Rouge de colère, Monsieur Enjelran se mit à rugir.

   - Qui voulez-vous persuader que vous avez fait un badinage de ce genre ? Je vous préviens, si vous persistez, j’irai me jeter aux pieds du roi et j’en obtiendrai un ordre pour vous enfermer pour toute votre vie. Alors, vous pourrez dire un adieu éternel à votre patrie et à votre fils. Encore serez-vous assez heureuse si vous échappez à l’échafaud !

Eclatant soudain en sanglot, il poursuivit d’une voix lasse.

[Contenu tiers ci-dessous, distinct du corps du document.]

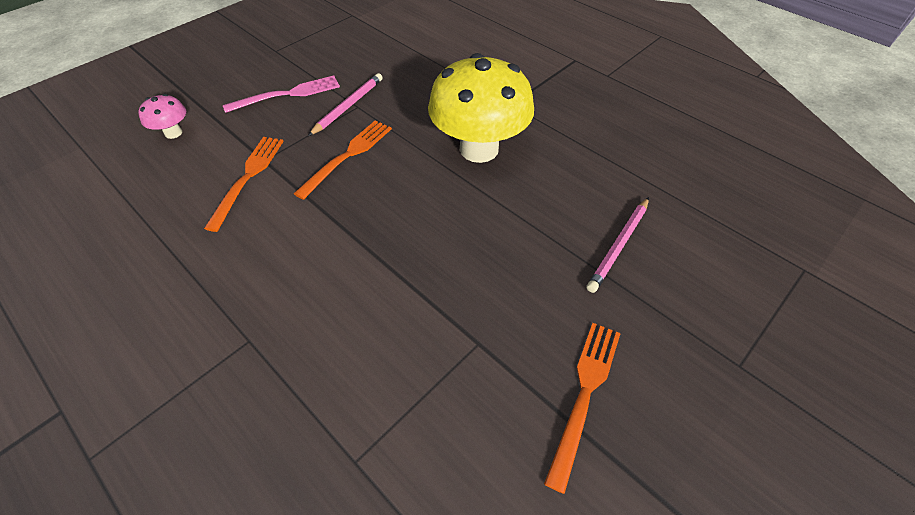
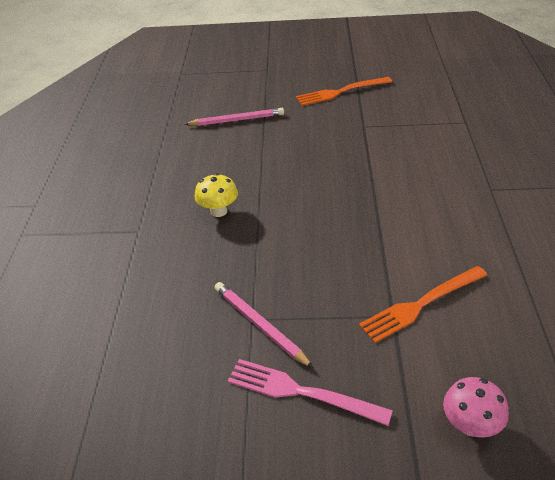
camera: 130 degrees left, 10 degrees down
orange fork [294,120,392,200] -> none
pink pencil [308,73,383,136] -> pink pencil turned 60 degrees clockwise [214,282,313,368]
yellow mushroom [428,53,534,163] -> yellow mushroom [194,173,238,217], size x0.44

« Malheureuse fille ! Et ta famille, pour qui la comptes-tu ? Un père qui ne s’écarta jamais de l’honneur qui t’en montra la route, tu le réduis à vivre dans l’opprobre, et tu empoisonnes ses derniers jours. Tu poignardes ta mère infortunée, elle est sur son lit de douleur ; il lui reste à peine un souffle de vie. Tes frères sont livrés au plus affreux désespoir et ton fils, ton fils, quel héritage tu lui laisses ! »

Le préfet, qui n’était pas resté indifférent à cette comédie, était trop avisé pour croire que de tels moyens feraient fléchir Madame Manzon. Après avoir invité Messieurs Enjelran et Clémendot de sortir. Il se retira avec elle, et comme il n’ignorait rien de son pouvoir de séduction, il lui fit des compliments. Voici ce que m’a raconté Clarisse de leur entrevue. « Quand nous fûmes seuls, il m’ parlé avec tant de douceur, et ses manières jointes à tant de gentillesse me montrèrent la voie de la sagesse ». Clarisse pouvait-elle chagriner cet adorable préfet ? Subjuguée, elle convint de tout et signa.

Mais son supplice, qui venait de durer huit heures, était loin d’être terminé. Ni le comte d’Estourmel, ni Monsieur Enjelran n’étaient dupes. Son récit était semé d’incohérences qui prouvaient qu’elle n’avait jamais mis les pieds dans la maison Bancal. Aussi pour donner plus de corps à son récit, le prévôt proposa-t-il de conduire sa fille sur les lieux du prétendu crime.